TASK REQUIREMENTS:
Each line from the one containing "penumpang mulai mencari referensi dari" to the end of the records should be copied exactly, and no other line.

___ EXTRACTED MATERIAL ___

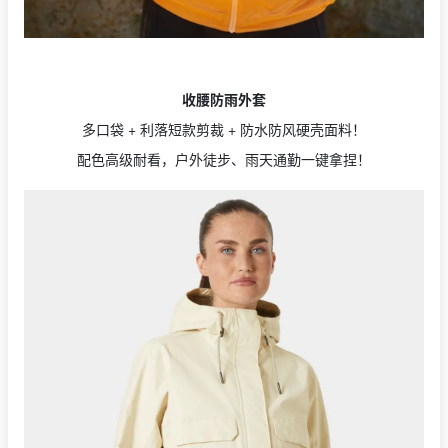
收腰防雨外套
多口袋 + 利落短款剪裁 + 防水防风硬壳面料！
配色高级耐看，户外徒步、雨天通勤一键拿捏！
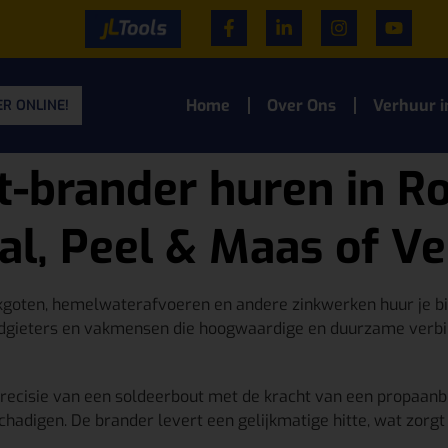
Home
Over Ons
Verhuur i
R ONLINE!
t-brander huren in 
al, Peel & Maas of V
akgoten, hemelwaterafvoeren en andere zinkwerken huur je b
loodgieters en vakmensen die hoogwaardige en duurzame verb
ecisie van een soldeerbout met de kracht van een propaanbr
hadigen. De brander levert een gelijkmatige hitte, wat zorgt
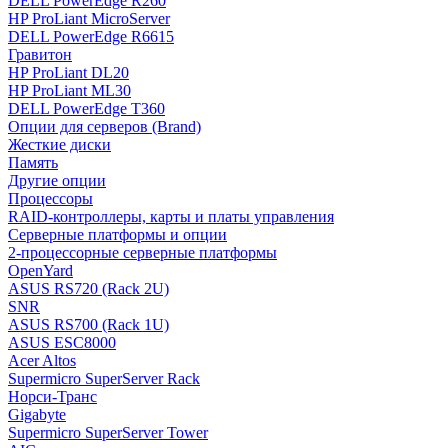
DELL PowerEdge R260
HP ProLiant MicroServer
DELL PowerEdge R6615
Гравитон
HP ProLiant DL20
HP ProLiant ML30
DELL PowerEdge T360
Опции для серверов (Brand)
Жесткие диски
Память
Другие опции
Процессоры
RAID-контроллеры, карты и платы управления
Серверные платформы и опции
2-процессорные серверные платформы
OpenYard
ASUS RS720 (Rack 2U)
SNR
ASUS RS700 (Rack 1U)
ASUS ESC8000
Acer Altos
Supermicro SuperServer Rack
Норси-Транс
Gigabyte
Supermicro SuperServer Tower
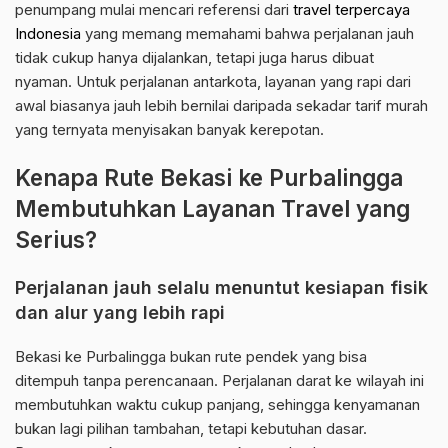
penumpang mulai mencari referensi dari
travel terpercaya
Indonesia
yang memang memahami bahwa perjalanan jauh
tidak cukup hanya dijalankan, tetapi juga harus dibuat
nyaman. Untuk perjalanan antarkota, layanan yang rapi dari
awal biasanya jauh lebih bernilai daripada sekadar tarif murah
yang ternyata menyisakan banyak kerepotan.
Kenapa Rute Bekasi ke Purbalingga
Membutuhkan Layanan Travel yang
Serius?
Perjalanan jauh selalu menuntut kesiapan fisik
dan alur yang lebih rapi
Bekasi ke Purbalingga bukan rute pendek yang bisa
ditempuh tanpa perencanaan. Perjalanan darat ke wilayah ini
membutuhkan waktu cukup panjang, sehingga kenyamanan
bukan lagi pilihan tambahan, tetapi kebutuhan dasar.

___

ANSWER TO THIS PROBLEM:
penumpang mulai mencari referensi dari
travel terpercaya
Indonesia
yang memang memahami bahwa perjalanan jauh
tidak cukup hanya dijalankan, tetapi juga harus dibuat
nyaman. Untuk perjalanan antarkota, layanan yang rapi dari
awal biasanya jauh lebih bernilai daripada sekadar tarif murah
yang ternyata menyisakan banyak kerepotan.
Kenapa Rute Bekasi ke Purbalingga
Membutuhkan Layanan Travel yang
Serius?
Perjalanan jauh selalu menuntut kesiapan fisik
dan alur yang lebih rapi
Bekasi ke Purbalingga bukan rute pendek yang bisa
ditempuh tanpa perencanaan. Perjalanan darat ke wilayah ini
membutuhkan waktu cukup panjang, sehingga kenyamanan
bukan lagi pilihan tambahan, tetapi kebutuhan dasar.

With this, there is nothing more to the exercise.